Das Fahrtenbuch des Rechtsanwalts
Eine Fahrtenbuchanordnung (§ 31a StVZO) ist allseits unbeliebt. So auch bei einem Rechtsanwalt, bei dem die Verwaltungsbehörde ein Fahrtenbuch angeordnet hat. Er macht dagegen geltend, dass durch die Vorlagepflicht seine Verschwiegenheitspflicht tangiert sei, da der Pkw auch Mandanten zur Verfügung gestellt werde. Damit hatte er weder beim VG noch beim OVG Erfolg. (vgl. OVG Lüneburg, Beschl. v. 10.01.2011 – 12 LA 167/09). Das OVG sieht weder die Verschwiegenheitspflicht noch Art. 12 GG tangiert.
(Neues) Beweiserhebungsverbot bei Rechtsanwälten tritt heute in Kraft
Im BGBl. I, 2010 v. 27.12.2010 ist Gesetz zur Stärkung des Schutzes von Vertrauensverhältnissen zu Rechtsanwälten im Strafprozessrecht verkündet worden, das das neue/geänderte Beweiserhebungsverbot bei Rechtsanwälten enthält. Das Gesetz tritt am ersten Tag des zweiten auf die Verkündung folgenden Monats in Kraft. Das ist heute der 01.02.2011.

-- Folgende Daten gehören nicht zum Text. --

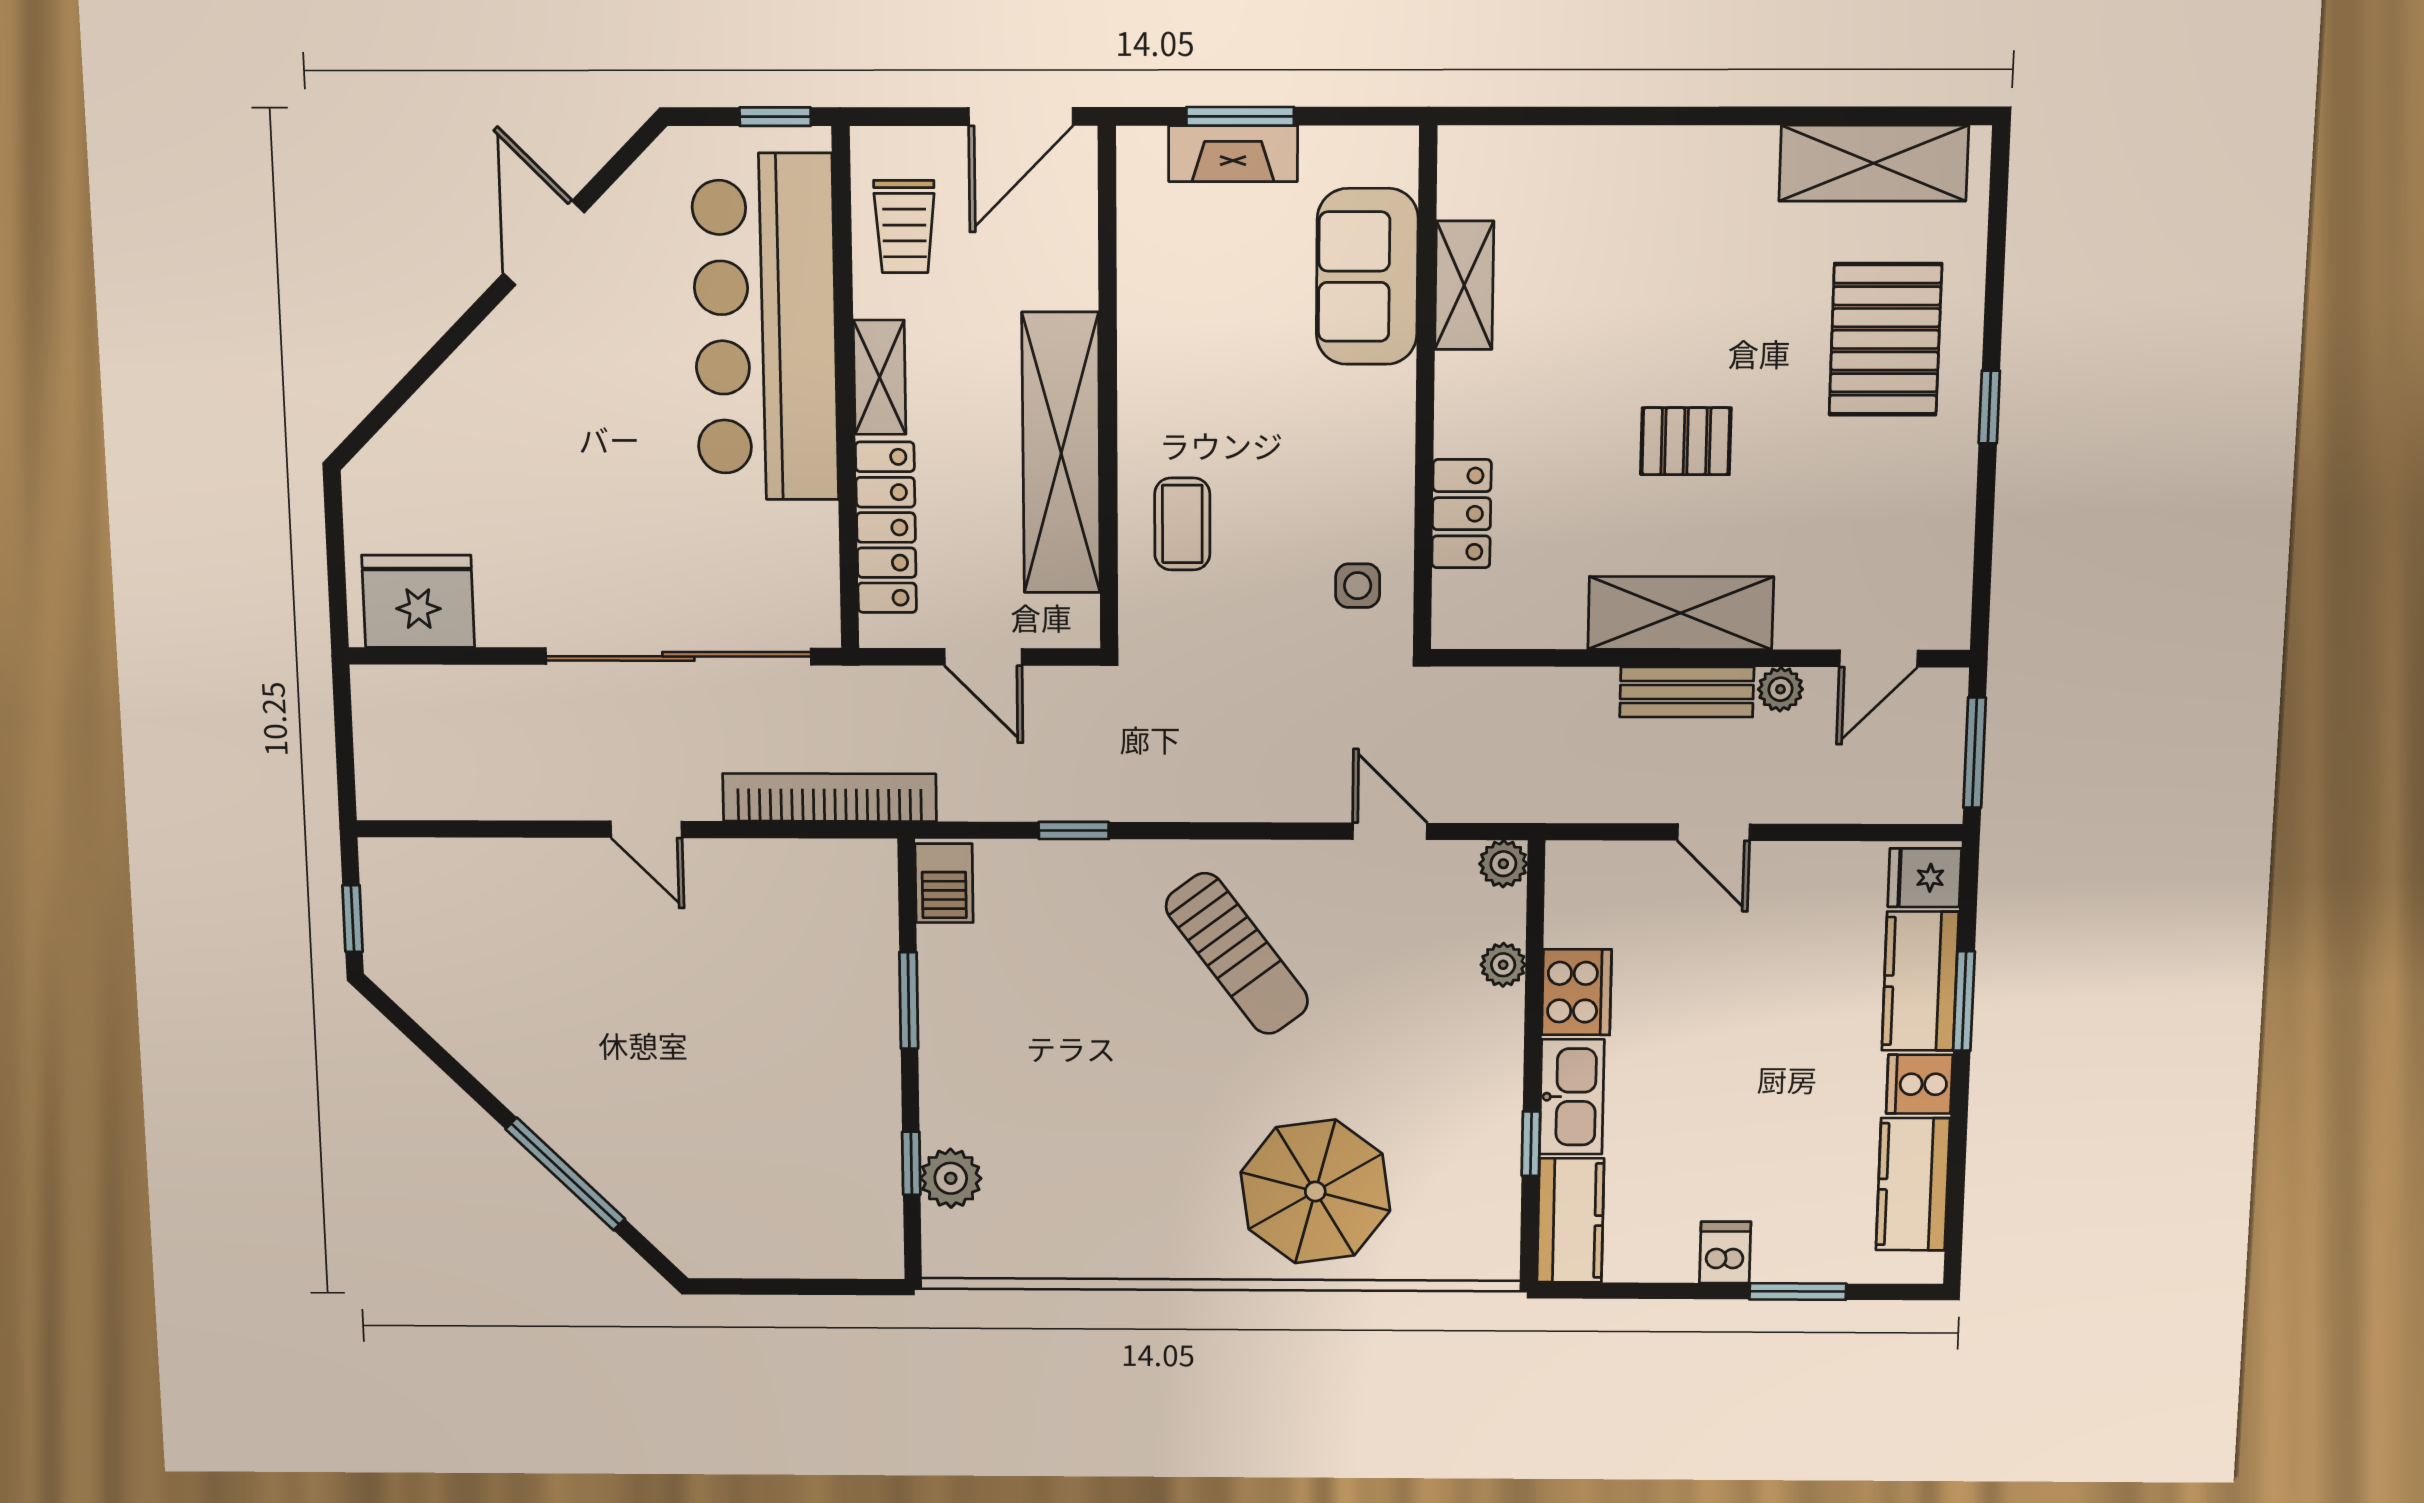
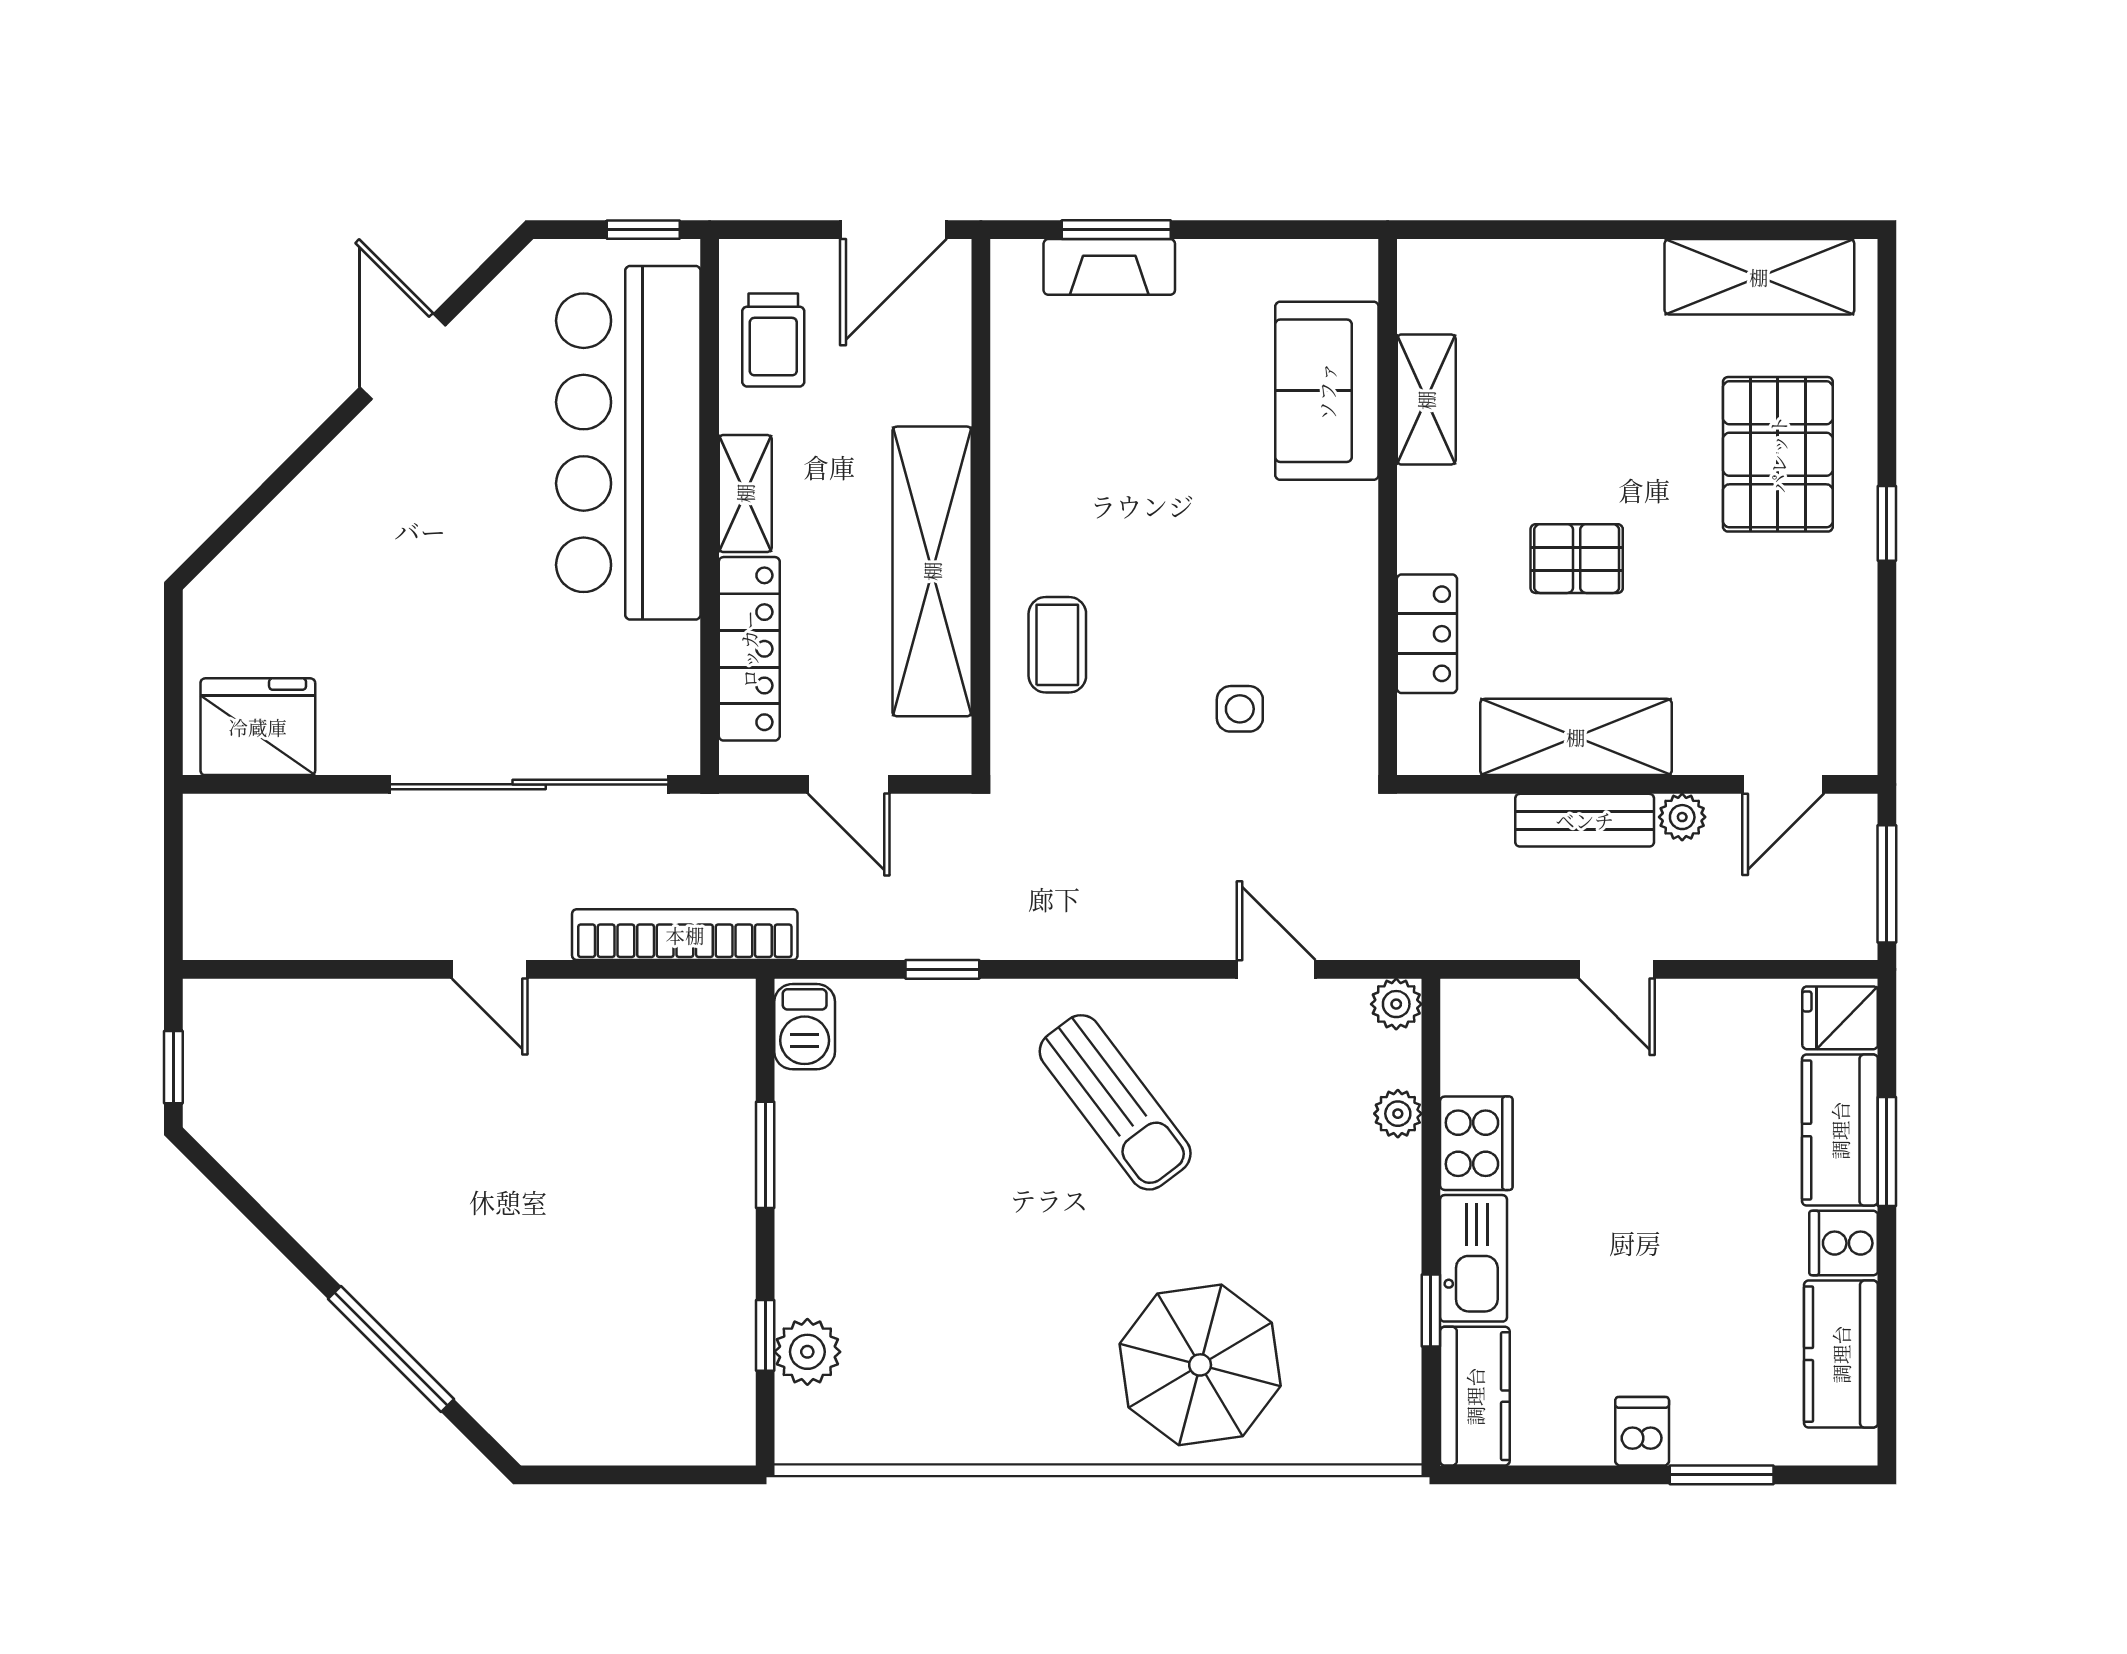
sofa: (1367, 277) -> (1327, 391), moved
shelving: (1464, 285) -> (1426, 400), moved
wall: (1425, 391) -> (1388, 507), moved
locker: (1462, 514) -> (1427, 634), moved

Mit dem Gesetz soll der Schutz des § 160a Absatz 1 StPO, der ein absolutes Erhebungs- und Verwertungsverbot hinsichtlich aller Ermittlungsmaßnahmen vorsieht, auf Rechtsanwälte (einschließlich der niedergelassenen oder dienstleistenden europäischen Rechtsanwälte), nach § 206 BRAO in eine Rechtsanwaltskammer aufgenommene Personen und Kammerrechtsbeistände erstreckt werden. Damit werden Ermittlungsmaßnahmen, die sich gegen einen Rechtsanwalt richten und die voraussichtlich Erkenntnisse erbringen würden, über die der Rechtsanwalt das Zeugnis verweigern dürfte, unzulässig; gleichwohl erlangte Erkenntnisse dürfen nicht verwertet werden.
(zu BVV nach § 160a StPO a.F. auch Burhoff, Handbuch für das strafverfahrensrechtliche Ermittlungsverfahren, 5. Aufl., 2010, Rn. 423a).